##### Extrait du texte

C.H. J'ai coécrit la musique d'un film allemand qui sort cette année «Die Reste meines Lebens». J'ai aussi été engagée comme coach pour le canton de Fribourg dans l'édition 2016-2017 du Female Bandworkshop d'Helvetia Rockt, une initiative pour encourager les filles dans les formations rock, pop et jazz en Suisse. Je vais prochainement travailler avec Al Comet, ancien membre de The Young Gods et d'autre part avec un compositeur anglais, Django Bates, pour une création en 2018. Et il y a le collectif Greenwoman, projet pop axé autour du concept rythmique de Malcolm.
Il y a peu, je travaillais sur huit projets. Je laisse un peu retomber les choses, je vie un phase de décantation. Je sors de la ville et depuis peu, je suis maman.

##########

> [Exercices à faire]
1/ Relevez tous les noms de personnes cités dans le texte sur les projets musicaux.
2/ Réécrivez, dans le texte sur les projets musicaux, le passage allant de "C.H. J'ai coécrit" jusqu'à "je suis maman.", en remplaçant "compositeur anglais" par "musicien anglais".

##### Extrait de données

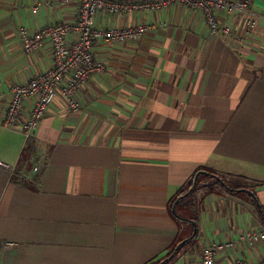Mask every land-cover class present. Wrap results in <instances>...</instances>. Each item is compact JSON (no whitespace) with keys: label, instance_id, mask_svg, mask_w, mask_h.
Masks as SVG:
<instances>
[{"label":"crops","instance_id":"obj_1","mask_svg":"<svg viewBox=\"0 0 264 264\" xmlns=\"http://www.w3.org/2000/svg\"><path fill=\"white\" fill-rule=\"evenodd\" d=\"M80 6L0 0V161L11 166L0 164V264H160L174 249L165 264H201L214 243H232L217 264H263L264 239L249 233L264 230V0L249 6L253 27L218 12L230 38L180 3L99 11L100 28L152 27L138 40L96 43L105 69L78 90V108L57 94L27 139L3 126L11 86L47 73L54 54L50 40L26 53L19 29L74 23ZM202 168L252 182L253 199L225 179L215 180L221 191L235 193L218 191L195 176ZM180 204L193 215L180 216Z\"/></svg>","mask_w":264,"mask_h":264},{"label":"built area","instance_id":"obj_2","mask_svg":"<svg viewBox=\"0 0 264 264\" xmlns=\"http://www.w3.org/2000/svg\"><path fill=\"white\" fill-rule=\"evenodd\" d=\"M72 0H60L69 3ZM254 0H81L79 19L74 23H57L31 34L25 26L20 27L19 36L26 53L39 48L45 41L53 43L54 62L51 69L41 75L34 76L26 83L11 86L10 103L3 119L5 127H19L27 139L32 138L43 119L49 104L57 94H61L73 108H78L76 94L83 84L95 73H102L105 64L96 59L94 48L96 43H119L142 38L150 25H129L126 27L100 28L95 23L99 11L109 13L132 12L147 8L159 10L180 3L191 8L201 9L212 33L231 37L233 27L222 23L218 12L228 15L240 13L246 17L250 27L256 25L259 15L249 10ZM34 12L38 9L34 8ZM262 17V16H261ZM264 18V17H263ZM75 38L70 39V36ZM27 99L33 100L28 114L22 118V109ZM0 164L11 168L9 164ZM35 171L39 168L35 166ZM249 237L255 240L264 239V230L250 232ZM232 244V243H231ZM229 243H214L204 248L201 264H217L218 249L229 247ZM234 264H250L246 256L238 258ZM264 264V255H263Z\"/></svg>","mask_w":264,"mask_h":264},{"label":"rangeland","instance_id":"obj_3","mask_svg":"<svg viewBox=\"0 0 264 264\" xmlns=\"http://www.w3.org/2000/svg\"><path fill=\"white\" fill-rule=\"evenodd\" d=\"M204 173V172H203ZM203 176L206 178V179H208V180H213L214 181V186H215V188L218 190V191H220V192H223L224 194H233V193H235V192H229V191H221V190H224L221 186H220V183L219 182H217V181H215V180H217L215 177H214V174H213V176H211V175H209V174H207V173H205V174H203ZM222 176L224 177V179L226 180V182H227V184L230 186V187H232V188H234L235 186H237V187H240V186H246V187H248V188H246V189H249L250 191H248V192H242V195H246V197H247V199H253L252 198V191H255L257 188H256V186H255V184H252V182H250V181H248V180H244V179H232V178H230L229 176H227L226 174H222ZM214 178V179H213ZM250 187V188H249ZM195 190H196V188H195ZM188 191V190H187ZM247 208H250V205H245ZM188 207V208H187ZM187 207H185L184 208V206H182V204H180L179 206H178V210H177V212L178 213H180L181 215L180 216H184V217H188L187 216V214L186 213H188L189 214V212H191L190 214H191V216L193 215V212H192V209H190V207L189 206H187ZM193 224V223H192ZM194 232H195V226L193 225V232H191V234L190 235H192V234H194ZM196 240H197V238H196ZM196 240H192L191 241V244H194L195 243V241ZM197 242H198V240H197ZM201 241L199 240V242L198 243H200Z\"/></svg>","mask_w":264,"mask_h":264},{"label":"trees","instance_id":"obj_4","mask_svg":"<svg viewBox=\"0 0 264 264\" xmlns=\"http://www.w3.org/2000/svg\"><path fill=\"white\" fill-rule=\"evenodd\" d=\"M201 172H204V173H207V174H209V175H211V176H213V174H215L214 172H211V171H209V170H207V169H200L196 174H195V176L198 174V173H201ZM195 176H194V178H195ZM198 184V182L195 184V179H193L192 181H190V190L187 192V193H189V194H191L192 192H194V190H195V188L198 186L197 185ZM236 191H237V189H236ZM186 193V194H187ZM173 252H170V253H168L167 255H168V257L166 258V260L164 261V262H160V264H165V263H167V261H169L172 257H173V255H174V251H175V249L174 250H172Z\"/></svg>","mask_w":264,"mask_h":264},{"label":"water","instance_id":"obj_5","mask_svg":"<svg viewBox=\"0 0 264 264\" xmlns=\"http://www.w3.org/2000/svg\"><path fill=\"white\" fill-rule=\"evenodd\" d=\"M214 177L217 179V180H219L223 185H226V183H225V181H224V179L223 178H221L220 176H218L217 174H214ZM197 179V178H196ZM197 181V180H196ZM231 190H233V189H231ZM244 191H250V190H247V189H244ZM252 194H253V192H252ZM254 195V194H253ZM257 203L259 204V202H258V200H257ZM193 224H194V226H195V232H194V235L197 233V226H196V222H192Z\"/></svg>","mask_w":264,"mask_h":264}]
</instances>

##########

> [Résultats des exercices]
1/ Al Comet, Django Bates, Malcolm

2/
C.H. J'ai coécrit la musique d'un film allemand qui sort cette année «Die Reste meines Lebens». J'ai aussi été engagée comme coach pour le canton de Fribourg dans l'édition 2016-2017 du Female Bandworkshop d'Helvetia Rockt, une initiative pour encourager les filles dans les formations rock, pop et jazz en Suisse. Je vais prochainement travailler avec Al Comet, ancien membre de The Young Gods et d'autre part avec un musicien anglais, Django Bates, pour une création en 2018. Et il y a le collectif Greenwoman, projet pop axé autour du concept rythmique de Malcolm.
Il y a peu, je travaillais sur huit projets. Je laisse un peu retomber les choses, je vie un phase de décantation. Je sors de la ville et depuis peu, je suis maman.